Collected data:
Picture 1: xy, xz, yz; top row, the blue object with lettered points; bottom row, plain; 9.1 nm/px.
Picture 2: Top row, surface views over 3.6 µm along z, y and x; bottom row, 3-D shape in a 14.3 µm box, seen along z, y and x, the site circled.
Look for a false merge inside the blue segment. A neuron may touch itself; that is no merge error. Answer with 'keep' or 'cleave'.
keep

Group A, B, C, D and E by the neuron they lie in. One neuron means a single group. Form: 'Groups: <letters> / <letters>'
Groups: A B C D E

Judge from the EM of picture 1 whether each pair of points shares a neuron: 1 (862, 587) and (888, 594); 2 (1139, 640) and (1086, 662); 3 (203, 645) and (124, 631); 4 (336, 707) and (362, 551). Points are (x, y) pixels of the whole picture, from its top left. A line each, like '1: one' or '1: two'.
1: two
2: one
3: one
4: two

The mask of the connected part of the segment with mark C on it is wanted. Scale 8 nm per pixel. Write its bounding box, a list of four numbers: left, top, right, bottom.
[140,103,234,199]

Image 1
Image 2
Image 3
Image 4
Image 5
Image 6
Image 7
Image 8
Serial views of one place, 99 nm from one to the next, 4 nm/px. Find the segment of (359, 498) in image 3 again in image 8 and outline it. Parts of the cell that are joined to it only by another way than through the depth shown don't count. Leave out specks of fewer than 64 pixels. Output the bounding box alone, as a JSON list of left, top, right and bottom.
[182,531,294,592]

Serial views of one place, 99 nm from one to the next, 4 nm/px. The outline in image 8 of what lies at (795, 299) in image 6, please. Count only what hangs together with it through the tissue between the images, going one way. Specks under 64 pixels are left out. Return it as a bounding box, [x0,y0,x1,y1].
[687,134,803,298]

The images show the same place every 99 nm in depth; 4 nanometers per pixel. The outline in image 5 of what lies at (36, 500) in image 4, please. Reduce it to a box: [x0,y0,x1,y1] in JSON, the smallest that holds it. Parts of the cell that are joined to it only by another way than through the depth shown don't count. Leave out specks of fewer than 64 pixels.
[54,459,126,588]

**Brief:**
Write out every line of the records exactly.

**Problem solution:**
Picture 1: xy, xz, yz; top row, the blue object with lettered points; bottom row, plain; 9.1 nm/px.
Picture 2: Top row, surface views over 3.6 µm along z, y and x; bottom row, 3-D shape in a 14.3 µm box, seen along z, y and x, the site circled.
Look for a false merge inside the blue segment. A neuron may touch itself; that is no merge error. Answer with 'keep' or 'cleave'.
keep

Group A, B, C, D and E by the neuron they lie in. One neuron means a single group. Form: 'Groups: <letters> / <letters>'
Groups: A B C D E

Judge from the EM of picture 1 whether each pair of points shares a neuron: 1 (862, 587) and (888, 594); 2 (1139, 640) and (1086, 662); 3 (203, 645) and (124, 631); 4 (336, 707) and (362, 551). Points are (x, y) pixels of the whole picture, from its top left. A line each, like '1: one' or '1: two'.
1: two
2: one
3: one
4: two

The mask of the connected part of the segment with mark C on it is wanted. Scale 8 nm per pixel. Write its bounding box, a list of four numbers: left, top, right, bottom.
[140,103,234,199]

Image 1
Image 2
Image 3
Image 4
Image 5
Image 6
Image 7
Image 8
Serial views of one place, 99 nm from one to the next, 4 nm/px. Find the segment of (359, 498) in image 3 again in image 8 and outline it. Parts of the cell that are joined to it only by another way than through the depth shown don't count. Leave out specks of fewer than 64 pixels. Output the bounding box alone, as a JSON list of left, top, right and bottom.
[182,531,294,592]

Serial views of one place, 99 nm from one to the next, 4 nm/px. The outline in image 8 of what lies at (795, 299) in image 6, please. Count only what hangs together with it through the tissue between the images, going one way. Specks under 64 pixels are left out. Return it as a bounding box, [x0,y0,x1,y1].
[687,134,803,298]

The images show the same place every 99 nm in depth; 4 nanometers per pixel. The outline in image 5 of what lies at (36, 500) in image 4, please. Reduce it to a box: [x0,y0,x1,y1] in JSON, the smallest that holds it. Parts of the cell that are joined to it only by another way than through the depth shown don't count. Leave out specks of fewer than 64 pixels.
[54,459,126,588]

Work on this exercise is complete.